Più di 9.000 decessi sono avvenuti tra persone di età pari o superiore a 65 anni.
Il caldo estremo può causare la morte per colpo di calore o peggiorare le condizioni cardiovascolari e respiratorie esistenti, rendendo le persone anziane più vulnerabili.
È probabile che questa tendenza continui nei prossimi anni, poiché l’Europa è il continente con il riscaldamento più rapido del mondo e le temperature stanno aumentando a una velocità più che doppia rispetto alla media globale, secondo il servizio Copernicus Climate Change dell’UE.
Domenica alcuni spettatori assistono all’incendio boschivo a Ribas de Sil, in Galizia, in Spagna. -Rosa Veiga/Stampa europea/Getty Images
Ondata di caldo in Europa
Secondo l’Associated Press, 10 persone risultano ancora disperse dopo l’incendio scoppiato in Spagna che ha ucciso 13 persone nel sud del Paese la settimana scorsa.
Più di 460 operatori di emergenza sono stati dispiegati per combattere l’incendio vicino alla città di Los Gallardos, sulla Costa de Almería, ha detto venerdì il ministro degli Interni spagnolo Fernando Grande-Marlaska.
L’attuale bilancio delle vittime rende l’incendio il più mortale dal 2005, quando 11 vigili del fuoco nello stato spagnolo centrale di Guadalajara morirono a seguito di un incendio durante un barbecue, ha riferito Reuters.
La Spagna ha stabilito record nazionali il mese scorso, con temperature che hanno raggiunto 12,8 Fahrenheit (7,1 gradi Celsius) sopra la media in alcuni giorni, secondo il servizio meteorologico nazionale AEMET.

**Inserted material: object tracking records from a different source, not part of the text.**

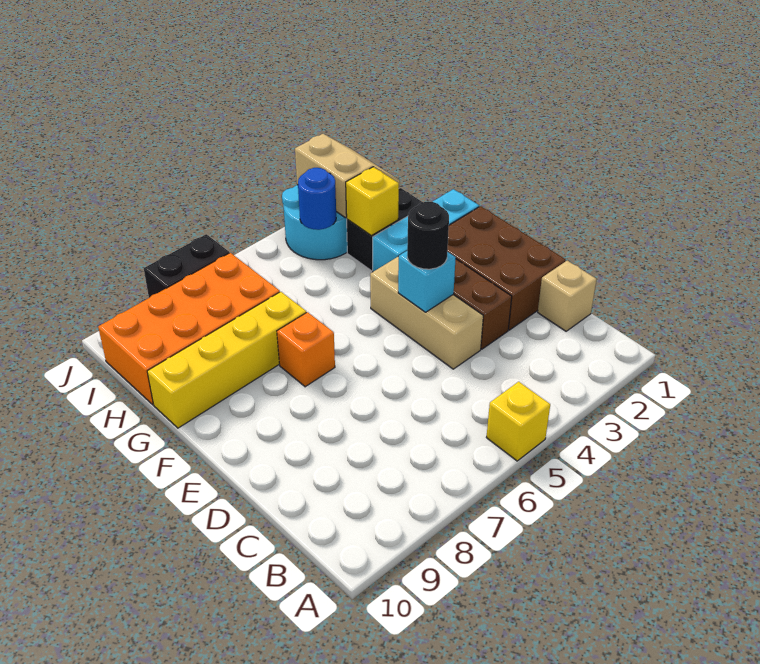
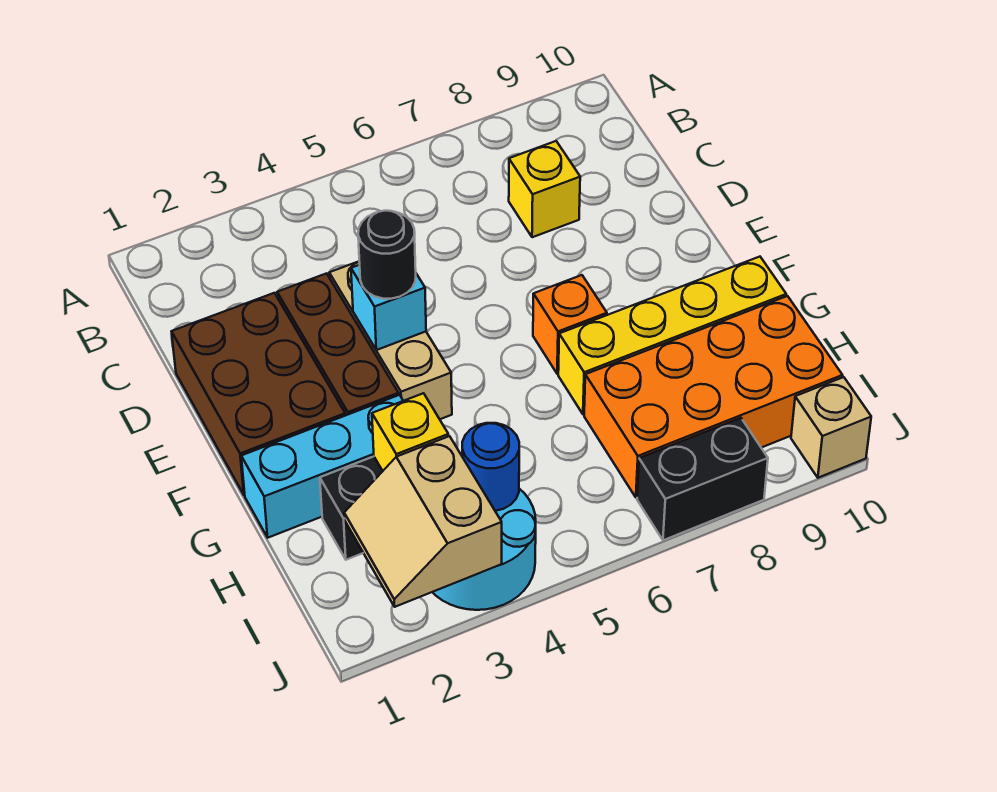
yellow brick A5 level 1 -> yellow brick C8 level 1
tan brick C1 level 1 -> tan brick J10 level 1

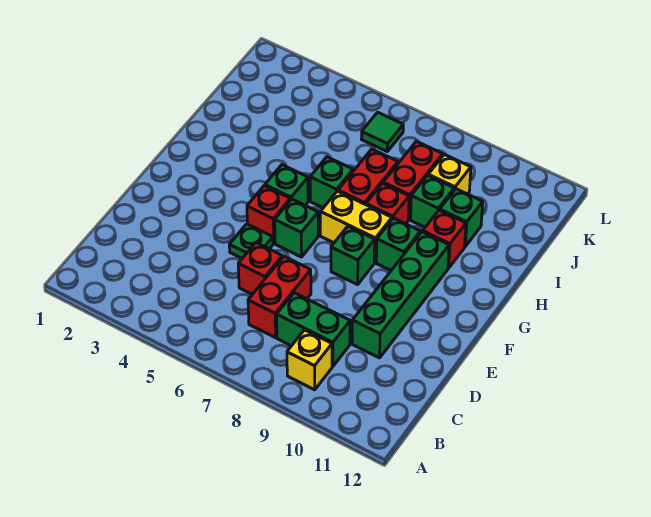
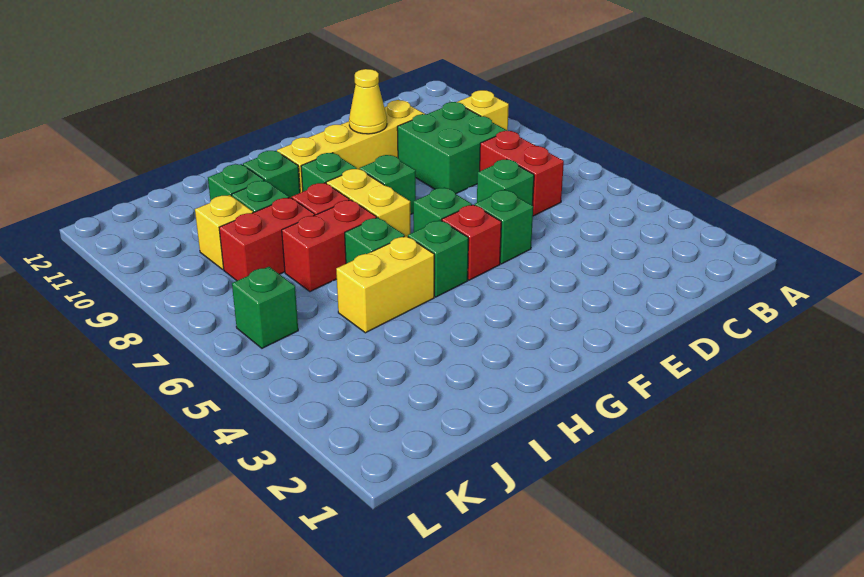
red brick C7:D7 level 1 -> red brick C6:C7 level 1
green brick C8:C9 level 1 -> green brick C8:D9 level 1
red brick D6 level 1 -> green brick D6 level 1
green brick D10:G10 level 1 -> yellow brick D10:G10 level 1
green plate E5 level 1 -> green brick E5 level 1
none -> yellow cone E10 level 2
none -> yellow brick H5:I5 level 1
red brick H10 level 1 -> green brick H10 level 1
green tile K6 level 1 -> green brick K6 level 1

Resti carbonizzati di veicoli a seguito di un incendio mortale avvenuto domenica nella provincia spagnola di Almeria. -Violeta Santos Moura/Reuters
Si ritiene che più di 2.700 persone siano morte per cause legate al caldo in Inghilterra e Galles durante le ondate di caldo di maggio e giugno, ha affermato l’ufficio meteorologico nazionale del Regno Unito. La notizia è stata data lunedì.
Il caldo ha causato anche un aumento dei casi di annegamento. Almeno 99 persone sono annegate in Germania a giugno; questo è stato il bilancio delle vittime mensile più alto dal 2003.
Oltre alla minaccia immediata alla vita, le ondate di caldo hanno anche effetti secondari significativi.
Ad esempio, le alte temperature dei fiumi colpiscono le centrali nucleari francesi, che necessitano di acqua come refrigerante. Utilità francese EDF La produzione della centrale nucleare di Nogent, sulla Senna, verrà ridotta questa settimana per la seconda volta quest’estate, ha spiegato. Un altro reattore sul fiume Garonna, nel sud-ovest della Francia, ha sospeso la produzione quando la temperatura dell’acqua ha raggiunto i 28 gradi Celsius (82 gradi Fahrenheit).
Le ondate di caldo hanno portato anche a forti riduzioni delle previsioni sui raccolti, soprattutto per il mais (mais). L’associazione europea per il commercio dei cereali Coceral ha abbassato le sue previsioni per la produzione di mais nell’UE e nel Regno Unito a 52,7 milioni di tonnellate rispetto ai 57,2 milioni del mese scorso.
L’agricoltore francese Dominique Balac si trova in un campo di mais essiccato mentre un’ondata di caldo colpisce giovedì Saint-Dolays, nella Francia occidentale. -Fred Tanneau/AFP/Getty Images
della francia Si prevede che il raccolto di mais, inferiore a 10 milioni di tonnellate, sarà il più basso degli ultimi due decenni. Coceral ha inoltre abbassato le previsioni per la produzione di orzo e grano in tutta Europa.
Anche l’aumento delle condizioni climatiche tropicali nell’Europa meridionale contribuisce all’aumento delle malattie trasmesse dalle zanzare e da altri insetti. Un recente studio condotto in Italia ha rilevato che il rischio di un’epidemia di dengue in Europa tra il 2013 e il 2022 è aumentato del 56% rispetto al periodo 1951-1960.
“Malattie come la malaria e la febbre dengue, tradizionalmente limitate alle regioni tropicali, stanno ora emergendo nelle regioni temperate e urbane”, hanno affermato gli autori.
Lisa Courbebaisse, Elina Baudier Kim e Tim Lister della CNN hanno contribuito a questo rapporto.